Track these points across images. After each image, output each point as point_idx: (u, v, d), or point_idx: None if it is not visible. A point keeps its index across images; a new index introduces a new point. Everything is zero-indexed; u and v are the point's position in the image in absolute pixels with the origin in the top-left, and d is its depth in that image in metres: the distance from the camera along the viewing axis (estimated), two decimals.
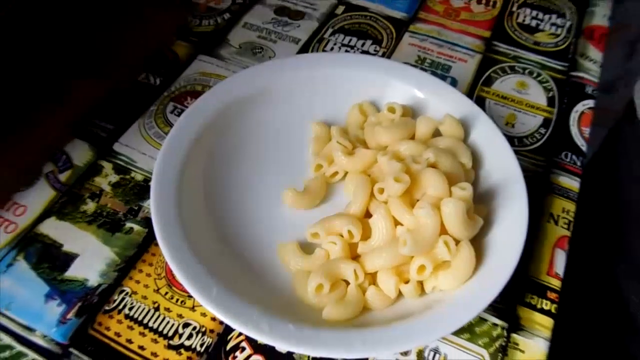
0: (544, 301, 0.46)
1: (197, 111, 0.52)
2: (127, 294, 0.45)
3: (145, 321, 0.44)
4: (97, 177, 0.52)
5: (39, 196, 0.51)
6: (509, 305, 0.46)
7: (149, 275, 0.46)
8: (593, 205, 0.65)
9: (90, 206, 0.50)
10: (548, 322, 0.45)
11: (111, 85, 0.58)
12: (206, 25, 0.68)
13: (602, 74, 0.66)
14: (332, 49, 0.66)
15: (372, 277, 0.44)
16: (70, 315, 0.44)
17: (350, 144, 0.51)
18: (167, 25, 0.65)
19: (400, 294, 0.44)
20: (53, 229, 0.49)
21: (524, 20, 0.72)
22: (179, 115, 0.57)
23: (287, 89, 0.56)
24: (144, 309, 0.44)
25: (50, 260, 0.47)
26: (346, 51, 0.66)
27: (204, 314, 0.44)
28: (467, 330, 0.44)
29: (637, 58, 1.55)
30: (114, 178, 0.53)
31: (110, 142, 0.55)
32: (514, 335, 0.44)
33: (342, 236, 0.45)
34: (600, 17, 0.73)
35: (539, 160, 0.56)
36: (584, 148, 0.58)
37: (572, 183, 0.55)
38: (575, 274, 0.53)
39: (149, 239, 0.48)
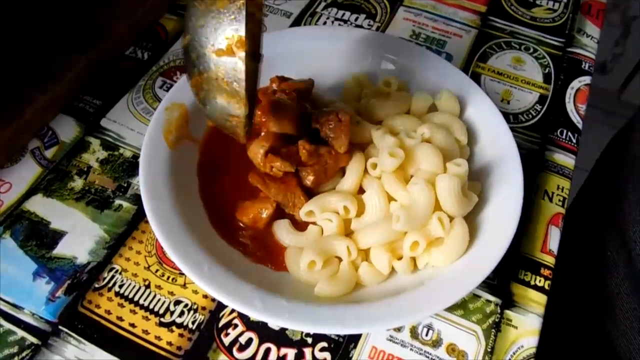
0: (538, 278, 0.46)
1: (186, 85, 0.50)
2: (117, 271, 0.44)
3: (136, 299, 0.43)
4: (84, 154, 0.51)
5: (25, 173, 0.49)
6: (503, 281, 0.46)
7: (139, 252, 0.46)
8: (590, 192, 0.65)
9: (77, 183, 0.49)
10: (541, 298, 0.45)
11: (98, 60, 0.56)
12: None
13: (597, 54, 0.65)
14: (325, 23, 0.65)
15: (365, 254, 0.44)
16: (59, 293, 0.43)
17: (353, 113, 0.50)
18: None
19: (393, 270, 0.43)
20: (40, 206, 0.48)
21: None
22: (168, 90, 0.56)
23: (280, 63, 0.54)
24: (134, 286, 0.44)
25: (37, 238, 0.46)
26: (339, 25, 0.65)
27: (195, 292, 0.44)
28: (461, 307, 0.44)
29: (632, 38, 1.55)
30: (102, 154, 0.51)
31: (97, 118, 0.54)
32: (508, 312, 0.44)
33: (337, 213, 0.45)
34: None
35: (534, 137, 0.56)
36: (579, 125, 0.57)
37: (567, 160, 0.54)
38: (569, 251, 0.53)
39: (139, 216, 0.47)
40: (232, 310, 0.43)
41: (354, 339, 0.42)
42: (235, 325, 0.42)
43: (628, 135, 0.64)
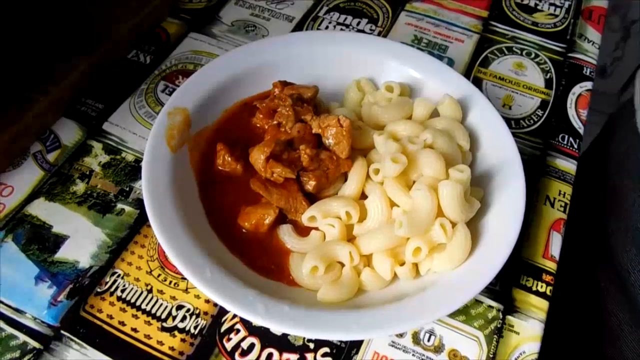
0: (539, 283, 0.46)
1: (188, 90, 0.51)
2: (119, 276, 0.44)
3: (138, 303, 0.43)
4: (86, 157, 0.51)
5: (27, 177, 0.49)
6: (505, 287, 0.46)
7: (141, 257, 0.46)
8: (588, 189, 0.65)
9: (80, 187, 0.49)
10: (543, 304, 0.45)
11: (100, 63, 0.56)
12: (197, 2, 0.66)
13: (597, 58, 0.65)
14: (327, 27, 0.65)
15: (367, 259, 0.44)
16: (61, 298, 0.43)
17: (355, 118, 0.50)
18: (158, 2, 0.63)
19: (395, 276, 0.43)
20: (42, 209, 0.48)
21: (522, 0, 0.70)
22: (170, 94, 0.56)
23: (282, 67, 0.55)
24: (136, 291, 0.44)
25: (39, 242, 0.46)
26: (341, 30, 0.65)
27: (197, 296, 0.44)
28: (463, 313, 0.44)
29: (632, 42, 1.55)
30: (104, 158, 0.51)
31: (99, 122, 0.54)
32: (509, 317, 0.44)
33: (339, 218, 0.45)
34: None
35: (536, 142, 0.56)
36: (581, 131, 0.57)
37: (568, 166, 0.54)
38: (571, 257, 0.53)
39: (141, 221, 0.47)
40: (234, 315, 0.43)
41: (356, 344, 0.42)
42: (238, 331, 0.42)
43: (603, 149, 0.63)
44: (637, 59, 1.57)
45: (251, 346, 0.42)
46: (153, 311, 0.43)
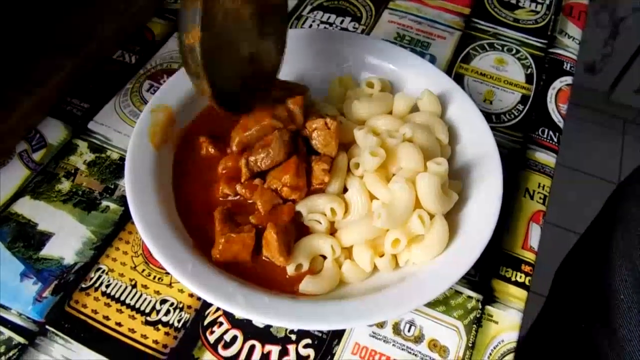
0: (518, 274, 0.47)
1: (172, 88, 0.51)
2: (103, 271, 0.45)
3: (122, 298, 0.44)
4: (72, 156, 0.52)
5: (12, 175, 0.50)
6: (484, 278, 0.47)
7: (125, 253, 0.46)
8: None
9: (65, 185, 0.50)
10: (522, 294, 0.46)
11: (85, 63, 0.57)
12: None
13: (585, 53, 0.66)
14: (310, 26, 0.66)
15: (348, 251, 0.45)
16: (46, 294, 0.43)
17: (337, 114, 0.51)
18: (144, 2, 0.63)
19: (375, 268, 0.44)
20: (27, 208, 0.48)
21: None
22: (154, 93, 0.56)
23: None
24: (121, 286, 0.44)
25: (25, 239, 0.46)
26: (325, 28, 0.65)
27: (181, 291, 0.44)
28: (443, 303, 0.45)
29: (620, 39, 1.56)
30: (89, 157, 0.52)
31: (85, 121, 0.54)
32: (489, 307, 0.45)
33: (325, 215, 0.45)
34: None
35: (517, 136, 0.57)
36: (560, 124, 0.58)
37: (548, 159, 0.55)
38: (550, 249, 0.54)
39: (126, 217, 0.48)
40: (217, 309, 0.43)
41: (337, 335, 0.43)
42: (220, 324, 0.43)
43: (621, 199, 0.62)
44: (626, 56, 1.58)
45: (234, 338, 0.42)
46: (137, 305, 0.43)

——————

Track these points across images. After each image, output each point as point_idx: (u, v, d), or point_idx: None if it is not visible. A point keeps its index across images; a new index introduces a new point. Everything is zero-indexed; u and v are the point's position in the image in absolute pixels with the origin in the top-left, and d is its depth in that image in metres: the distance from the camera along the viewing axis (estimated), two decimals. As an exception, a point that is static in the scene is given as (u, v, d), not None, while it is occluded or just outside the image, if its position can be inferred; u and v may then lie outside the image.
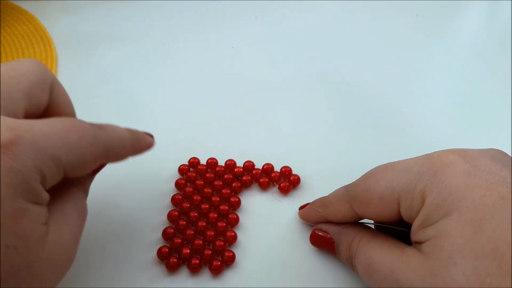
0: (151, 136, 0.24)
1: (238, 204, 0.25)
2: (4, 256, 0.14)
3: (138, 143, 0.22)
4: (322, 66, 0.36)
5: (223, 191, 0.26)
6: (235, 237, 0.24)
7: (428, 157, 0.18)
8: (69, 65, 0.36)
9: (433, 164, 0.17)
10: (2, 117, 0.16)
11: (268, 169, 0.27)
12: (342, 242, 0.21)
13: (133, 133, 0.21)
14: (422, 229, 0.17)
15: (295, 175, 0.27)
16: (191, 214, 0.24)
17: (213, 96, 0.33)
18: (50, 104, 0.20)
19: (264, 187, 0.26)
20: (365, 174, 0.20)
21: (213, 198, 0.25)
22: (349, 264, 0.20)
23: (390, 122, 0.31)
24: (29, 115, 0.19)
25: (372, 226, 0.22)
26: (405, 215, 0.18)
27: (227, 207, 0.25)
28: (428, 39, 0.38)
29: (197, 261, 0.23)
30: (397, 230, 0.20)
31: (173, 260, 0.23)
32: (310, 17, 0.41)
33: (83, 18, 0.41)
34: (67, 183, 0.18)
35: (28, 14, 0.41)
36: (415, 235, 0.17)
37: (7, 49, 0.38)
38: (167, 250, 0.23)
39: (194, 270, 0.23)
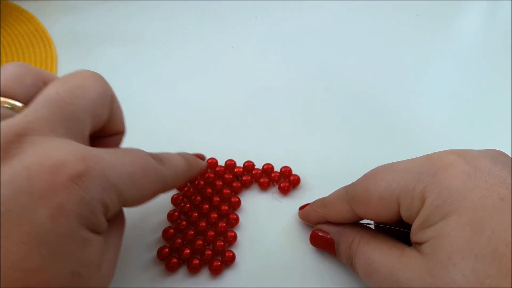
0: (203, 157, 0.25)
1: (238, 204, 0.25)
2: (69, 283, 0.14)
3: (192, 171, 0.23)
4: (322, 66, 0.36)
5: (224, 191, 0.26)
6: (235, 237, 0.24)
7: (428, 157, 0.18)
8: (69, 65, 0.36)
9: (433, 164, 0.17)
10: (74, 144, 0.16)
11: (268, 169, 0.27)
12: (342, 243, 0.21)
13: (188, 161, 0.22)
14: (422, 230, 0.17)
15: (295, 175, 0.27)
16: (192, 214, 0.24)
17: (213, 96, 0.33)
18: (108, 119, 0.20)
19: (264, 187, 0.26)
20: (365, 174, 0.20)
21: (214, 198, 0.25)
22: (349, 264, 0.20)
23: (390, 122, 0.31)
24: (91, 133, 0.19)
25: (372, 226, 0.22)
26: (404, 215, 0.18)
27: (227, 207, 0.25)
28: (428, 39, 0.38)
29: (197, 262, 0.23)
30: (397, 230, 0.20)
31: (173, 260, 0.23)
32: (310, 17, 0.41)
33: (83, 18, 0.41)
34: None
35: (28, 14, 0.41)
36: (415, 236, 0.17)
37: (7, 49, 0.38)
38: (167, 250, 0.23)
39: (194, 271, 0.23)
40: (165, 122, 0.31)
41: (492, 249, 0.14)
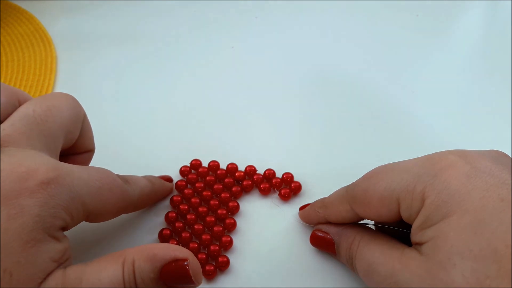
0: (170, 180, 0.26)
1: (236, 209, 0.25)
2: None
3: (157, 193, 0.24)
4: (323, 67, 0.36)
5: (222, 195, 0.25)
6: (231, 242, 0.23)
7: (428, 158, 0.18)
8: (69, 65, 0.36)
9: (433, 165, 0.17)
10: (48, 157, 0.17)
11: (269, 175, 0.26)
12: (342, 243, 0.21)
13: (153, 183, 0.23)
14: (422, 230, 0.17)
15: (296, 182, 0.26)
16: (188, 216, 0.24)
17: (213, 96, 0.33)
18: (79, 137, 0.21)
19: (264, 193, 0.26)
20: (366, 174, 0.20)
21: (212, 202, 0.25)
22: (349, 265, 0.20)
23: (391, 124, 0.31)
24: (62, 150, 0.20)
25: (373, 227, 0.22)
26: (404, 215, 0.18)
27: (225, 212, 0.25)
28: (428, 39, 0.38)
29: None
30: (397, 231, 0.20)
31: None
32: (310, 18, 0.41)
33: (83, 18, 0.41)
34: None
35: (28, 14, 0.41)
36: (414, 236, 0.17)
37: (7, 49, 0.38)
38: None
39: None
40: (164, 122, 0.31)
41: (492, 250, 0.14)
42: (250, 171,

——————

Only the lines above from the one with "36: (584, 148, 0.58)" to the one with "42: (235, 325, 0.42)" should be printed, both included and exactly as written; no picture belongs in the copy.

▸ **Task output**
36: (584, 148, 0.58)
37: (572, 183, 0.55)
38: (575, 274, 0.53)
39: (149, 239, 0.48)
0: (538, 278, 0.46)
1: (186, 85, 0.50)
2: (117, 271, 0.44)
3: (136, 299, 0.43)
4: (84, 154, 0.51)
5: (25, 173, 0.49)
6: (503, 281, 0.46)
7: (139, 252, 0.46)
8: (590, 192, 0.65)
9: (77, 183, 0.49)
10: (541, 298, 0.45)
11: (98, 60, 0.56)
12: None
13: (597, 54, 0.65)
14: (325, 23, 0.65)
15: (365, 254, 0.44)
16: (59, 293, 0.43)
17: (353, 113, 0.50)
18: None
19: (393, 270, 0.43)
20: (40, 206, 0.48)
21: None
22: (168, 90, 0.56)
23: (280, 63, 0.54)
24: (134, 286, 0.44)
25: (37, 238, 0.46)
26: (339, 25, 0.65)
27: (195, 292, 0.44)
28: (461, 307, 0.44)
29: (632, 38, 1.55)
30: (102, 154, 0.51)
31: (97, 118, 0.54)
32: (508, 312, 0.44)
33: (337, 213, 0.45)
34: None
35: (534, 137, 0.56)
36: (579, 125, 0.57)
37: (567, 160, 0.54)
38: (569, 251, 0.53)
39: (139, 216, 0.47)
40: (232, 310, 0.43)
41: (354, 339, 0.42)
42: (235, 325, 0.42)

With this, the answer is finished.